Para pendesain kebijakan ekonomi semakin sering menggunakan data consumen behaviour (perilaku konsumen) sebagai basis analisisnya. Algoritma dan tampilan berbagai sosial media dirombak berkali-kali untuk menyesuaikan dengan perubahan perilaku dan hasrat para penggunanya. Para penulis/analis di bidang teknologi tak henti-hentinya mewanti-wanti agar teknologi kecerdasan artifisial tidak malah memperparah diskriminasi pada beberapa kelompok manusia.
Capaian epistemologis dari lapisan User di dalam The Stack, menurut Bratton, ialah membuat kita sadar bahwa User bukan hanya manusia. Stack tidak peduli siapa/apa yang ada di lapisan User, entah itu hewan, benda, atau manusia. Bagi Stack, selama sesuatu itu bisa mengakses dan diakses oleh arsitekturnya, maka ia adalah User yang sah.

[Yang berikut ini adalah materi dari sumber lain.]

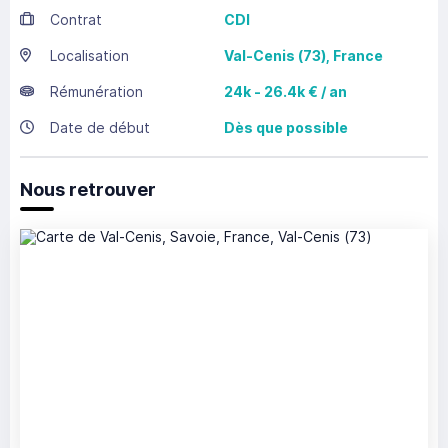
Contrat
CDI
Localisation
Val-Cenis
(73),
France
Rémunération
24k - 26.4k € / an
Date de début
Dès que possible
Nous retrouver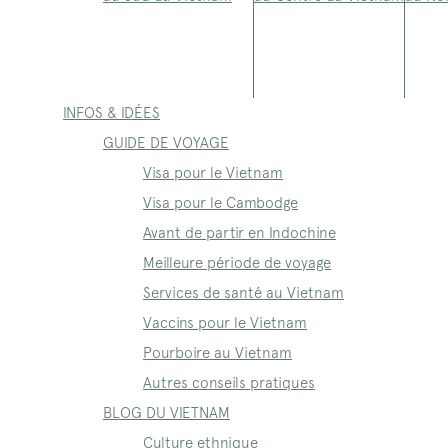
INFOS & IDÉES
GUIDE DE VOYAGE
Visa pour le Vietnam
Visa pour le Cambodge
Avant de partir en Indochine
Meilleure période de voyage
Services de santé au Vietnam
Vaccins pour le Vietnam
Pourboire au Vietnam
Autres conseils pratiques
BLOG DU VIETNAM
Culture ethnique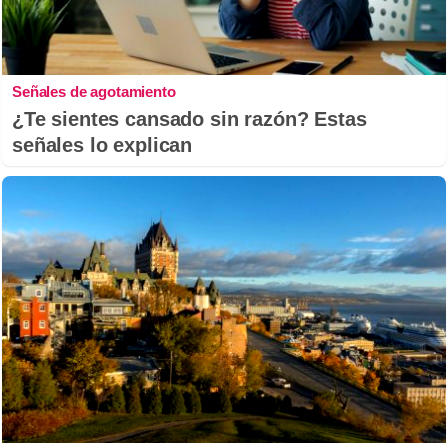
Señales de agotamiento
¿Te sientes cansado sin razón? Estas
señales lo explican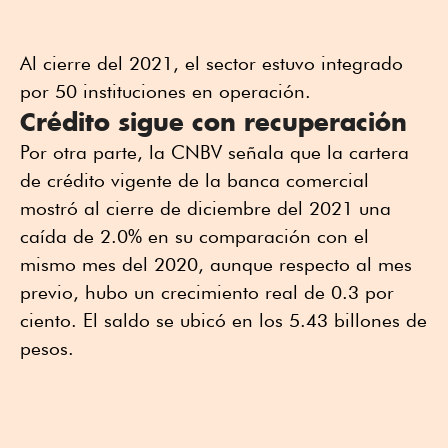
Al cierre del 2021, el sector estuvo integrado
por 50 instituciones en operación.
Crédito sigue con recuperación
Por otra parte, la CNBV señala que la cartera
de crédito vigente de la banca comercial
mostró al cierre de diciembre del 2021 una
caída de 2.0% en su comparación con el
mismo mes del 2020, aunque respecto al mes
previo, hubo un crecimiento real de 0.3 por
ciento. El saldo se ubicó en los 5.43 billones de
pesos.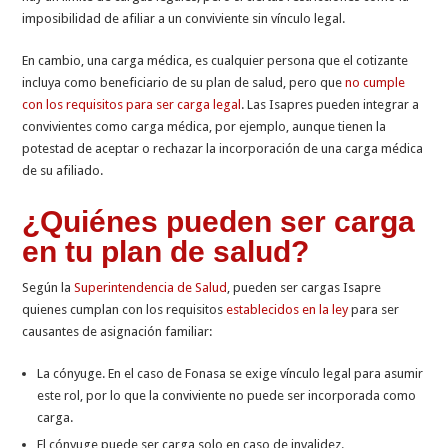
imposibilidad de afiliar a un conviviente sin vínculo legal.
En cambio, una carga médica, es cualquier persona que el cotizante
incluya como beneficiario de su plan de salud, pero que
no cumple
con los requisitos para ser carga legal
. Las Isapres pueden integrar a
convivientes como carga médica, por ejemplo, aunque tienen la
potestad de aceptar o rechazar la incorporación de una carga médica
de su afiliado.
¿Quiénes pueden ser carga
en tu plan de salud?
Según la
Superintendencia de Salud
, pueden ser cargas Isapre
quienes cumplan con los requisitos
establecidos en la ley
para ser
causantes de asignación familiar:
La cónyuge. En el caso de Fonasa se exige vínculo legal para asumir
este rol, por lo que la conviviente no puede ser incorporada como
carga.
El cónyuge puede ser carga solo en caso de invalidez.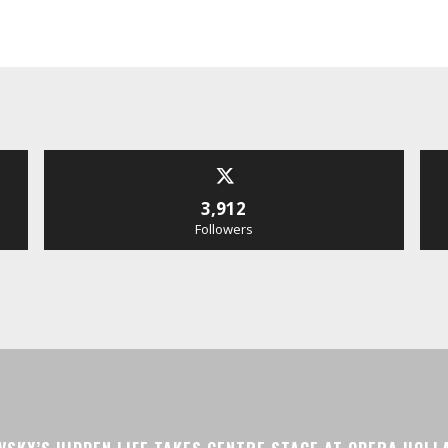
3,912
Followers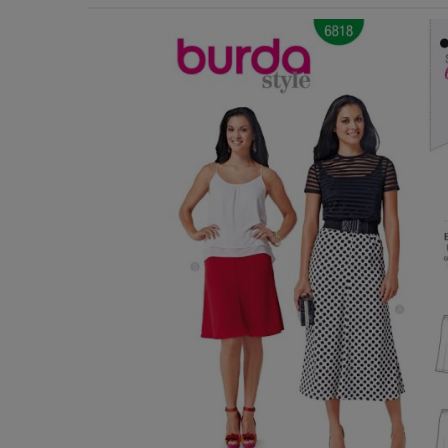
Χερούλια Τσάντας
Ιμάντες
Πλέγματα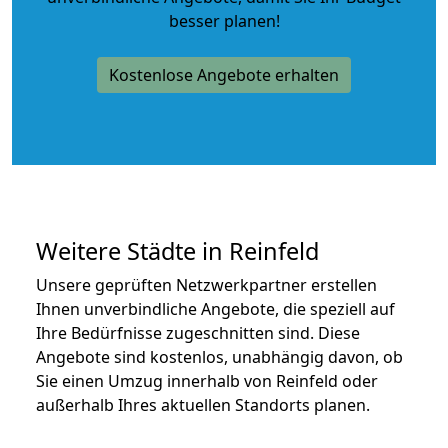
besser planen!
Kostenlose Angebote erhalten
Weitere Städte in Reinfeld
Unsere geprüften Netzwerkpartner erstellen
Ihnen unverbindliche Angebote, die speziell auf
Ihre Bedürfnisse zugeschnitten sind. Diese
Angebote sind kostenlos, unabhängig davon, ob
Sie einen Umzug innerhalb von Reinfeld oder
außerhalb Ihres aktuellen Standorts planen.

Siapa User di dalam infrastruktur self driving car? Bukan manusia. Mereka adalah sensor yang menginput data di sekeliling mobil ke dalam sistem, kemudian memproses keputusan yang diberikan oleh sistem terhadap manuver mobil, sepanjang perjalanan. Manusia yang berada di dalam mobil tersebut bukanlah User, ia hanyalah sebuah benda yang ikut terangkut.

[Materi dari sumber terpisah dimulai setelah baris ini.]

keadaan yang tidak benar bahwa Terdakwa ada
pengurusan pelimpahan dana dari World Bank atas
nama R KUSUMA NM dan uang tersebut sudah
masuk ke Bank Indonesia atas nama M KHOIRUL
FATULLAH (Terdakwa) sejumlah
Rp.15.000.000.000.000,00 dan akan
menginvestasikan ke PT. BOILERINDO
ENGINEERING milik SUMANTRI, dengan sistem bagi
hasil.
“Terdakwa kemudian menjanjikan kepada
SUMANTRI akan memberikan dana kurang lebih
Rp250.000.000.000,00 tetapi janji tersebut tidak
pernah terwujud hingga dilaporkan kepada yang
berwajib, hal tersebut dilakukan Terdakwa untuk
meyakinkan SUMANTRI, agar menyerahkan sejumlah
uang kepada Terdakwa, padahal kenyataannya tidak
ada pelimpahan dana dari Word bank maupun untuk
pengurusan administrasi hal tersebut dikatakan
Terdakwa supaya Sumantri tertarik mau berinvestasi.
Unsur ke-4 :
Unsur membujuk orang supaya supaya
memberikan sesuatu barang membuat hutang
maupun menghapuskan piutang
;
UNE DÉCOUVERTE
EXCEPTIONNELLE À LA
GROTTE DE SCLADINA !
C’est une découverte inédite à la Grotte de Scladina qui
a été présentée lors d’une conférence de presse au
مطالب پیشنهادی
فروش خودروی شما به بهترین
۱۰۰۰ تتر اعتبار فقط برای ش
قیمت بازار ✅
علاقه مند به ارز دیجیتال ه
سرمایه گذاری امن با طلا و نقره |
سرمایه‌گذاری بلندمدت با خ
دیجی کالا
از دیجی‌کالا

Siapa User yang paling dominan di “internet” hari ini? Bukan manusia, tapi bot.
Hal yang juga penting bagi Bratton ialah kita perlu meninggalkan konsep User centered design. Sebab, menurut Bratton, User dalam artian yang selama ini dimonopoli oleh manusia kini telah mati (death of the user). Daripada mengasumsikan User sebagai sesuatu yang terberi, yang perlu dipahami secara apa adanya, dianalisis perilakunya, seakan ia adalah subjek yang punya kedaulatan total pada dirinya sendiri, kita perlu beranjak ke arah design of the user. Dengan berbagai capaian konseptual yang dihadirkan oleh The Stack di tiap-tiap lapisannya, User seperti apa yang perlu didesain agar energi Earth yang menghidupi The Stack tidak terbuang percuma?